_Problem:_
Every line from the one containing "pozwalają na szybkie" to the one containing "Zobacz także" in the records below, both included, must be set down exactly, and no other line.

══ Listed records

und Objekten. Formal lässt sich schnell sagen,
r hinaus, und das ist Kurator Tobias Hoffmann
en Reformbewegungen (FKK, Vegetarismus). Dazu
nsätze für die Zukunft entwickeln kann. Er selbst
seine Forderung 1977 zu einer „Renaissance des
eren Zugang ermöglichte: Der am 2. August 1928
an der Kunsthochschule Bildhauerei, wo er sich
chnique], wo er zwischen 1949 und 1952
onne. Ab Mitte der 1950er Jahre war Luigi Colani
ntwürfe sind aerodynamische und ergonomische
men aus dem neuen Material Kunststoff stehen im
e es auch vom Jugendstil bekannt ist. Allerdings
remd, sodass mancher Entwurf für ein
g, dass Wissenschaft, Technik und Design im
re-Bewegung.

════
══ Listed records

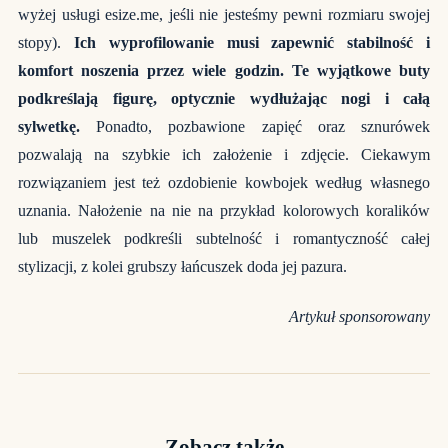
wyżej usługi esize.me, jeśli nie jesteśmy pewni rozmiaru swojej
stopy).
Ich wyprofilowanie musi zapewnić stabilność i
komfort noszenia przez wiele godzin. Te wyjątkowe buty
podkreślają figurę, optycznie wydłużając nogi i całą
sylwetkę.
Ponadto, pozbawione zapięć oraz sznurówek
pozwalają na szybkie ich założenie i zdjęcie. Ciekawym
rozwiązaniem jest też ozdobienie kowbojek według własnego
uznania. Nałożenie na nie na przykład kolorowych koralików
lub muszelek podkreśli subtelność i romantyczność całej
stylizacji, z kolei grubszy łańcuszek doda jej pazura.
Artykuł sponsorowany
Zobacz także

════

_Written solution:_
pozwalają na szybkie ich założenie i zdjęcie. Ciekawym
rozwiązaniem jest też ozdobienie kowbojek według własnego
uznania. Nałożenie na nie na przykład kolorowych koralików
lub muszelek podkreśli subtelność i romantyczność całej
stylizacji, z kolei grubszy łańcuszek doda jej pazura.
Artykuł sponsorowany
Zobacz także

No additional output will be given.